对民间音响进行采录是民族音乐学研究的主要组成部分,然而,当研究者携带着功能日益完备的音响采录器材进入“田野”时,如何对其进行采录却是一个相对复杂的话题。虽然田野工作自身的不确定性,决定了我们很难在民间音响采录工作开始前进行太多的“预设”,但作为以尽可能得到“科学”的数据①为主要目标之一的田野工作而言,在学科视野下如何面对民间音响却是研究者所不能回避的。同时,对民间音响采录并非止于实际录音本身的结束,事实上,录音仅是开始。

在越来越多的田野声响被录制的同时,研究者将面对如何将这些音响进行整理、存档、研究,此外,还需考虑音响本身的公共性价值,即出版等相关问题。因此,以怎样的视角、方法及标准得到田野录音,以及如何对待民间音响的录制及出版工作——换句话说,一份田野录音应该具有哪些“品质”,是为本文讨论的主题。

一、从“内蒙古民族音乐典藏——大师

系列(CD唱片)”说开去 2010年7月16日,笔者于呼和浩特内蒙古艺术学院参加了“内蒙古民族音乐典藏——大师系列音响(CD唱片)”(下简称“蒙古族大师系列”)首发式,作为一套系统工程②的一个部分,此次共有三位蒙古族民间艺术家的作品被录制出版,分别是《富饶辽阔的阿拉善——蒙古族长调大师巴德玛演唱专辑》、《清凉的杭盖——蒙古族长调大师莫德格演唱专辑》和《莫德莱玛——科尔沁四胡名家依丹扎布演奏专辑》。这些专辑中,除了歌曲、器乐的录音之外,每张唱片还分别以蒙文、中文和英文撰写了一系列学术性介绍,其中包括学者对该唱片的“序”、艺术家简介、该唱片所涉及乐种(曲种)简介、具体曲目和作品的介绍(主要为歌曲或乐曲的介绍、歌词、注释等),以及出版后记等。虽然对民间音乐进行录制历来是民族音乐学的研究中的一项“传统”工作,但是像这样将对民间音乐家的音响进行系统性录制和出版,却并不多见。
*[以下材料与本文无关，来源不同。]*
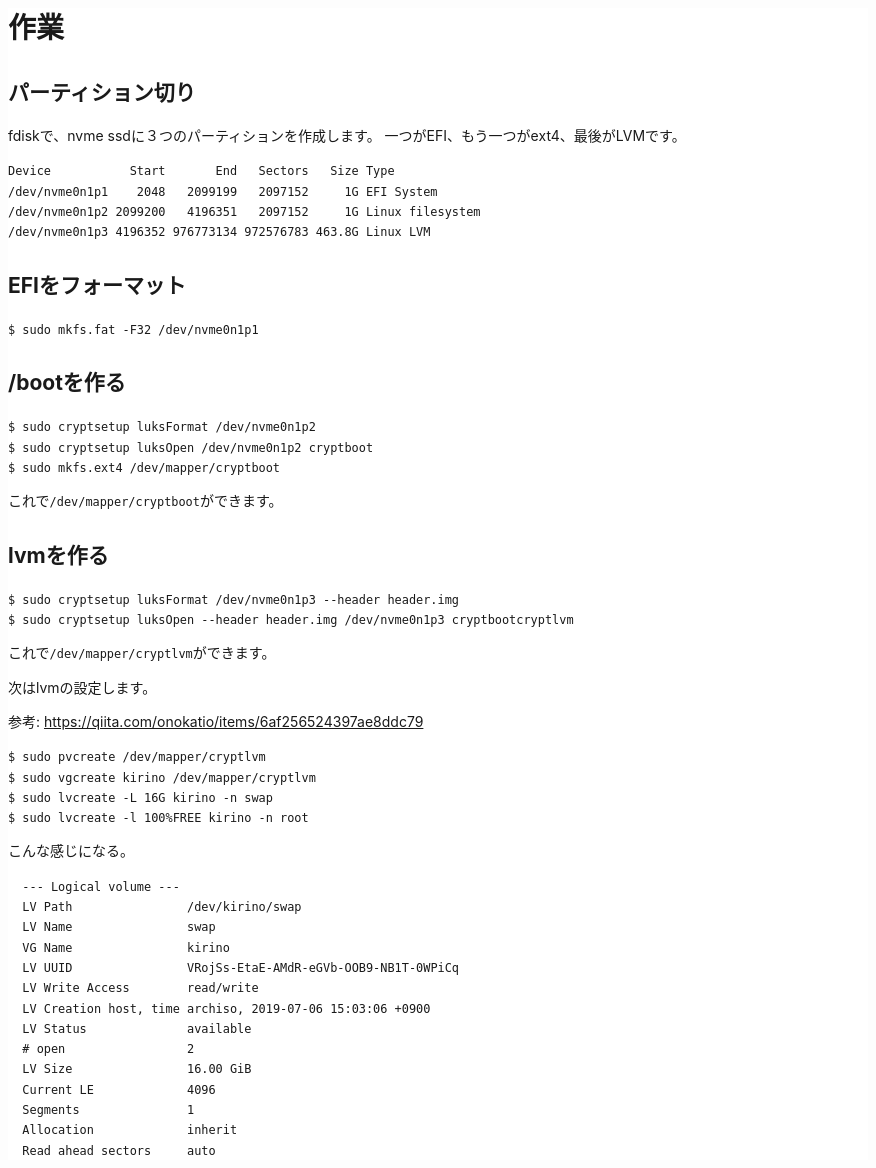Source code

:# 作業

## パーティション切り

fdiskで、nvme ssdに３つのパーティションを作成します。
一つがEFI、もう一つがext4、最後がLVMです。

```
Device           Start       End   Sectors   Size Type
/dev/nvme0n1p1    2048   2099199   2097152     1G EFI System
/dev/nvme0n1p2 2099200   4196351   2097152     1G Linux filesystem
/dev/nvme0n1p3 4196352 976773134 972576783 463.8G Linux LVM
```

## EFIをフォーマット

```
$ sudo mkfs.fat -F32 /dev/nvme0n1p1
```

## /bootを作る

```
$ sudo cryptsetup luksFormat /dev/nvme0n1p2
$ sudo cryptsetup luksOpen /dev/nvme0n1p2 cryptboot
$ sudo mkfs.ext4 /dev/mapper/cryptboot
```

これで`/dev/mapper/cryptboot`ができます。

## lvmを作る

```
$ sudo cryptsetup luksFormat /dev/nvme0n1p3 --header header.img
$ sudo cryptsetup luksOpen --header header.img /dev/nvme0n1p3 cryptbootcryptlvm
```

これで`/dev/mapper/cryptlvm`ができます。

次はlvmの設定します。

参考: https://qiita.com/onokatio/items/6af256524397ae8ddc79

```
$ sudo pvcreate /dev/mapper/cryptlvm
$ sudo vgcreate kirino /dev/mapper/cryptlvm
$ sudo lvcreate -L 16G kirino -n swap
$ sudo lvcreate -l 100%FREE kirino -n root
```

こんな感じになる。

```
  --- Logical volume ---
  LV Path                /dev/kirino/swap
  LV Name                swap
  VG Name                kirino
  LV UUID                VRojSs-EtaE-AMdR-eGVb-OOB9-NB1T-0WPiCq
  LV Write Access        read/write
  LV Creation host, time archiso, 2019-07-06 15:03:06 +0900
  LV Status              available
  # open                 2
  LV Size                16.00 GiB
  Current LE             4096
  Segments               1
  Allocation             inherit
  Read ahead sectors     auto
```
翻阅和听赏这套唱篇时,笔者很自然地将其与近年来国内出版的另外一套录音作品进行了联系,即由中国唱片总公司于2006年以来先后出版发行的“中国原生态民歌演唱家系列”(下简称“原生态系列”)。以笔者手中该系列的部分唱片③与内蒙古这套进行比较,可以明显的感觉到,“蒙古族大师系列”在录制和编撰等方面,沿袭了不少“原生态系列”中的制作思路。以《富饶辽阔的阿拉善——蒙古族长调大师巴德玛演唱专辑》中“歌种简介”为例,其包括了对该专辑所涉及的“长调”、“短调”、“阿拉善民歌”的原生称谓、音译、意译、音乐形态的主要特征、特殊演唱技法、主要演唱场合或功能,以及主要流传地域等方面,这些内容多由专业学者撰写,较一般“介绍”而言其学术性不言而喻。如此详实的唱片文案,无疑为我们深入了解该唱片的音响起到了帮助,诚如这套唱片的总编博特乐图在首发式上所讲的那样,“过去,我们只是听到歌声,但是对歌曲的背景、对艺术家的背景不是很了解,而通过这样一种文字和声像相结合的方式,我们对这些作品的了解将更加深入”。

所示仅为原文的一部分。